TEXT PROVIDED:
━━━━━━━━━━━━━━━━━━━━

I actually sympathize with the good former DCJ. The sudden shift of allegiances, it’s like someone had whispered to Ibrahim that he would become acting CJ instead of Rawal if she lost.
Talking of Ibrahim, I bet he is somewhere sipping on something very exotic drink in a self congratulating antic – a routine he will carry through the next one or two weeks. And I do not blame him, surely it’s not so often that fortune smiles so widely upon a single mortal! I actually think that when the bottle runs dry, he’ll address to himself a congratulatory card, which he will autograph then place somewhere conspicuous for the gaze of all and sundry.
Who knows, he could even conscript a collage of “Mohammed Ibrahim is CJ” newspaper cuttings which, together with a photo of him in his CJ drape, he’ll meticulously fit in an ivory frame then hang majestically in his living room for his visitors.
A bias so obvious
For Justices who had spent the better part of the evening justifying their ability to rise above the person and bona fides to consider matters in spite of the overwhelming weight of bias hanging over them, it doesn’t paint a rosy picture that Ndung’u and Ojwang connived to skip their boss’s send off ceremony. While the temperament of Supreme Court judges has often been decried, such bad taste was always directed to the court of appeal. Not to itself!

━━━━━━━━━━━━━━━━━━━━

STORED DATA:
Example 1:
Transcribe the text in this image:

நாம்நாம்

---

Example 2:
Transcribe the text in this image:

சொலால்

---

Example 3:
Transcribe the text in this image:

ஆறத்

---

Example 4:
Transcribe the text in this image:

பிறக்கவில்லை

━━━━━━━━━━━━━━━━━━━━

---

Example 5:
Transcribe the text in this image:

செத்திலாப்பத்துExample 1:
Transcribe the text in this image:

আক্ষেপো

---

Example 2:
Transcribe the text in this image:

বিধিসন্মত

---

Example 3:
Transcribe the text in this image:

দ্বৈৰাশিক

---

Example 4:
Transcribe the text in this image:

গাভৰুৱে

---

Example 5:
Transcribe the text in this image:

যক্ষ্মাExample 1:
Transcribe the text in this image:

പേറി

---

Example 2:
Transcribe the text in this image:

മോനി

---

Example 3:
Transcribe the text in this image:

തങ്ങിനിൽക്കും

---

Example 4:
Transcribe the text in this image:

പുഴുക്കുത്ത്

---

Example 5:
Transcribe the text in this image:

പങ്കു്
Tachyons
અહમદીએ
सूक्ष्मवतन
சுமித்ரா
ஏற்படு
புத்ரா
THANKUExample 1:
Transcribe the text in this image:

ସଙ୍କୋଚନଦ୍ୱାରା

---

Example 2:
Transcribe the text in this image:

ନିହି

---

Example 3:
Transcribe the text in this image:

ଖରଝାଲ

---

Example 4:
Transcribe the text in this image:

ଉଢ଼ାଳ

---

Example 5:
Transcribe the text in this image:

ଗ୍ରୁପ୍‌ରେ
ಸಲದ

━━━━━━━━━━━━━━━━━━━━

STATED GOAL: Reproduce the Supreme Court commentary above in full, word for word and with nothing added or left out.

SOLUTION TO THE PROBLEM:
I actually sympathize with the good former DCJ. The sudden shift of allegiances, it’s like someone had whispered to Ibrahim that he would become acting CJ instead of Rawal if she lost.
Talking of Ibrahim, I bet he is somewhere sipping on something very exotic drink in a self congratulating antic – a routine he will carry through the next one or two weeks. And I do not blame him, surely it’s not so often that fortune smiles so widely upon a single mortal! I actually think that when the bottle runs dry, he’ll address to himself a congratulatory card, which he will autograph then place somewhere conspicuous for the gaze of all and sundry.
Who knows, he could even conscript a collage of “Mohammed Ibrahim is CJ” newspaper cuttings which, together with a photo of him in his CJ drape, he’ll meticulously fit in an ivory frame then hang majestically in his living room for his visitors.
A bias so obvious
For Justices who had spent the better part of the evening justifying their ability to rise above the person and bona fides to consider matters in spite of the overwhelming weight of bias hanging over them, it doesn’t paint a rosy picture that Ndung’u and Ojwang connived to skip their boss’s send off ceremony. While the temperament of Supreme Court judges has often been decried, such bad taste was always directed to the court of appeal. Not to itself!